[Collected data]

• • • • • • •

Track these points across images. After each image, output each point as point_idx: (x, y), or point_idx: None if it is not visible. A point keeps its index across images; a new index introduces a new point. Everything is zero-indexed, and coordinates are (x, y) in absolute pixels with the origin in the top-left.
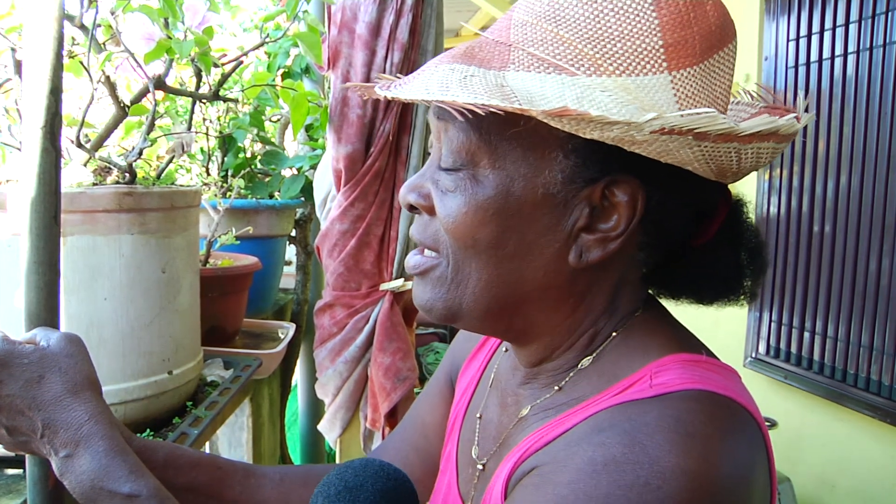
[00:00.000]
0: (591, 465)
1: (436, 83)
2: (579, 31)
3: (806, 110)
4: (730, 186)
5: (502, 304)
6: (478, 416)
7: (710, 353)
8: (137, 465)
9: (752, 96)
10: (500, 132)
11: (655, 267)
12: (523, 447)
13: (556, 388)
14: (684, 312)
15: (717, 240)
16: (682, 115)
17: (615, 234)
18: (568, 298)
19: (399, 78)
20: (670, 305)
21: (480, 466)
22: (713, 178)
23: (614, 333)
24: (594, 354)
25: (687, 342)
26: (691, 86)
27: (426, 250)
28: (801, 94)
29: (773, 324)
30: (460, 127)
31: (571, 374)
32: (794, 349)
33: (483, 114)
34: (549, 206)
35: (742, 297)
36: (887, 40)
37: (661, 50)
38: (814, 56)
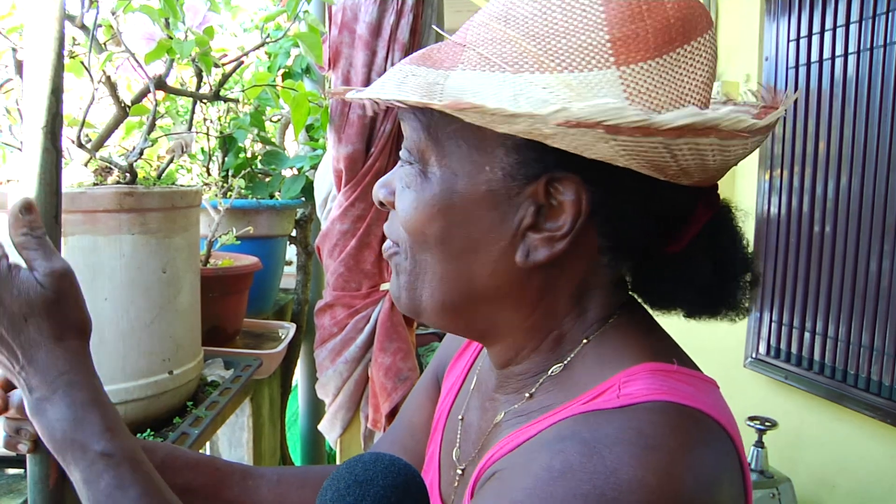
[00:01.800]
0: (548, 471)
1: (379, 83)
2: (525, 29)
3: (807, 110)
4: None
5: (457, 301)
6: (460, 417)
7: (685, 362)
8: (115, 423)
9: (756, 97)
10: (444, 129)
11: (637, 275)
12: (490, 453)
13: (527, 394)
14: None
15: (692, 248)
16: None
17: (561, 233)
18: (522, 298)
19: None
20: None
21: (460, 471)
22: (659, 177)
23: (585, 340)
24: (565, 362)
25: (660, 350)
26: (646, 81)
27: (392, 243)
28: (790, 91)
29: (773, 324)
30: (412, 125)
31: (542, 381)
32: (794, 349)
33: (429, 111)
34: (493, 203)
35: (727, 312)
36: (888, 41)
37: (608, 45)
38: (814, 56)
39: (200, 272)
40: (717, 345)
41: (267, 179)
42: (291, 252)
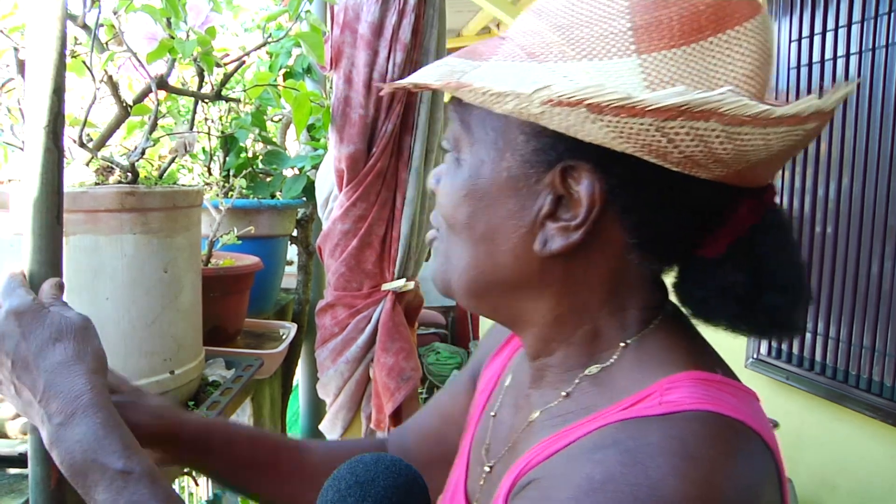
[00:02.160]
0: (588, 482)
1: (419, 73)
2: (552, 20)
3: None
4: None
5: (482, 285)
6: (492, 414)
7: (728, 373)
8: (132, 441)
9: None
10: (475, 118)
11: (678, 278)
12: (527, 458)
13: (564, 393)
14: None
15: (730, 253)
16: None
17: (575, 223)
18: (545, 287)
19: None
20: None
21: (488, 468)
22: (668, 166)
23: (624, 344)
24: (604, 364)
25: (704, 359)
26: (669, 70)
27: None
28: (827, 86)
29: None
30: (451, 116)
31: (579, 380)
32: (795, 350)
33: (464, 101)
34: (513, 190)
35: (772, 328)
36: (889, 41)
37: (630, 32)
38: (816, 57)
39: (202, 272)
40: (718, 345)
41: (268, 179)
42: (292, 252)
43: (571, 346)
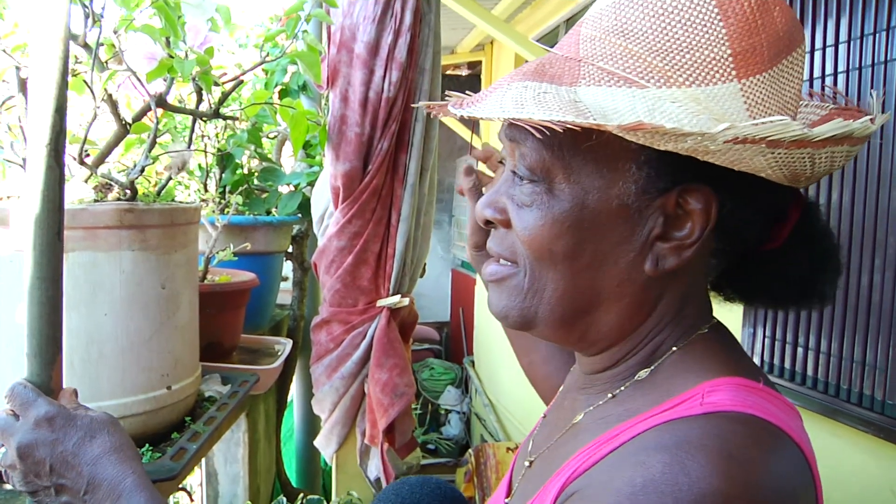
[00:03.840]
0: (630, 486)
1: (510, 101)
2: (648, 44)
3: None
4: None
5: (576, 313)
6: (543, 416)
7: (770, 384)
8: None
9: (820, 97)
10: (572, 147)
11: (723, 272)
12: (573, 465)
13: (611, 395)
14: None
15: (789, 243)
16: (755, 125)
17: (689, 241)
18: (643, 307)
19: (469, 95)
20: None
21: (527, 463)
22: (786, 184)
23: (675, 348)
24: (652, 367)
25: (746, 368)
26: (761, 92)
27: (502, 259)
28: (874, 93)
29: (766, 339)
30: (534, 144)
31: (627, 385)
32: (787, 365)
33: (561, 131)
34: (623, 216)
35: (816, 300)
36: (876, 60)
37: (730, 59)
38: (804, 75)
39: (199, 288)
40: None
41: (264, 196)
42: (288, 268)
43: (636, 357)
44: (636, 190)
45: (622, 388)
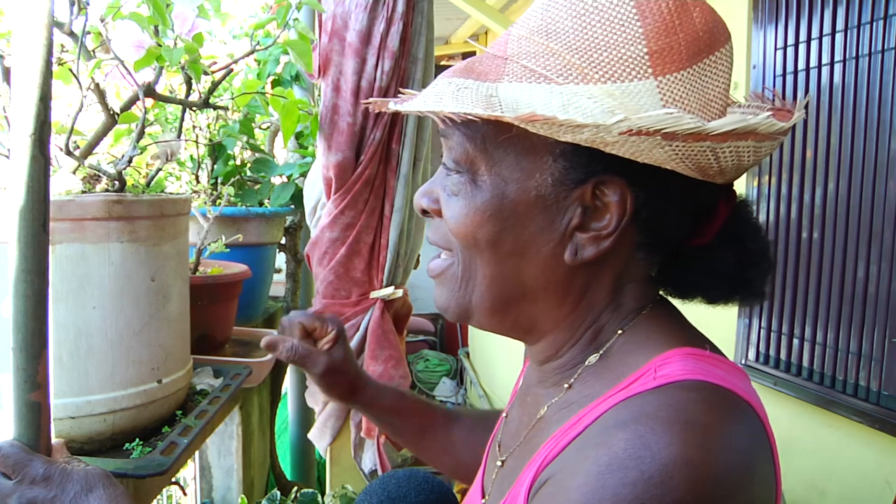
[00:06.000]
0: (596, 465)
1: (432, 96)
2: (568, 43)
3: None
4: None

• • • • • • •

■ Task details
Repeat the data exactly. Pictures should not appear.

■ Output below
Track these points across images. After each image, output each point as point_idx: (x, y), or point_idx: None if it is not visible. A point keeps its index across images; a new index introduces a new point. Everything is zero-indexed, and coordinates are (x, y) in absolute pixels with the origin in the top-left.
[00:00.000]
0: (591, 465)
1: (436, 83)
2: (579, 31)
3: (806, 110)
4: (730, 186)
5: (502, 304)
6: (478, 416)
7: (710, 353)
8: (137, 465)
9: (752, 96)
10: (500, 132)
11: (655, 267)
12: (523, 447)
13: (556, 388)
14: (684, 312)
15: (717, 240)
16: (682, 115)
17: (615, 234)
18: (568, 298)
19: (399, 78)
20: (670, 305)
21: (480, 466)
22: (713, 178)
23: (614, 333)
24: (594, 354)
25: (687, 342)
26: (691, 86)
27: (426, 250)
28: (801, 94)
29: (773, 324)
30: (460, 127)
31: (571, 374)
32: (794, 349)
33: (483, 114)
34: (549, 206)
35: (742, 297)
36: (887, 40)
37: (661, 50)
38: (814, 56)
[00:01.800]
0: (548, 471)
1: (379, 83)
2: (525, 29)
3: (807, 110)
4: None
5: (457, 301)
6: (460, 417)
7: (685, 362)
8: (115, 423)
9: (756, 97)
10: (444, 129)
11: (637, 275)
12: (490, 453)
13: (527, 394)
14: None
15: (692, 248)
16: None
17: (561, 233)
18: (522, 298)
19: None
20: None
21: (460, 471)
22: (659, 177)
23: (585, 340)
24: (565, 362)
25: (660, 350)
26: (646, 81)
27: (392, 243)
28: (790, 91)
29: (773, 324)
30: (412, 125)
31: (542, 381)
32: (794, 349)
33: (429, 111)
34: (493, 203)
35: (727, 312)
36: (888, 41)
37: (608, 45)
38: (814, 56)
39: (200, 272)
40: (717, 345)
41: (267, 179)
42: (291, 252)
[00:02.160]
0: (588, 482)
1: (419, 73)
2: (552, 20)
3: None
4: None
5: (482, 285)
6: (492, 414)
7: (728, 373)
8: (132, 441)
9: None
10: (475, 118)
11: (678, 278)
12: (527, 458)
13: (564, 393)
14: None
15: (730, 253)
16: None
17: (575, 223)
18: (545, 287)
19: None
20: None
21: (488, 468)
22: (668, 166)
23: (624, 344)
24: (604, 364)
25: (704, 359)
26: (669, 70)
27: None
28: (827, 86)
29: None
30: (451, 116)
31: (579, 380)
32: (795, 350)
33: (464, 101)
34: (513, 190)
35: (772, 328)
36: (889, 41)
37: (630, 32)
38: (816, 57)
39: (202, 272)
40: (718, 345)
41: (268, 179)
42: (292, 252)
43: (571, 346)
[00:03.840]
0: (630, 486)
1: (510, 101)
2: (648, 44)
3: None
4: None
5: (576, 313)
6: (543, 416)
7: (770, 384)
8: None
9: (820, 97)
10: (572, 147)
11: (723, 272)
12: (573, 465)
13: (611, 395)
14: None
15: (789, 243)
16: (755, 125)
17: (689, 241)
18: (643, 307)
19: (469, 95)
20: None
21: (527, 463)
22: (786, 184)
23: (675, 348)
24: (652, 367)
25: (746, 368)
26: (761, 92)
27: (502, 259)
28: (874, 93)
29: (766, 339)
30: (534, 144)
31: (627, 385)
32: (787, 365)
33: (561, 131)
34: (623, 216)
35: (816, 300)
36: (876, 60)
37: (730, 59)
38: (804, 75)
39: (199, 288)
40: None
41: (264, 196)
42: (288, 268)
43: (636, 357)
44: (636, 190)
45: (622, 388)
[00:06.000]
0: (596, 465)
1: (432, 96)
2: (568, 43)
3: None
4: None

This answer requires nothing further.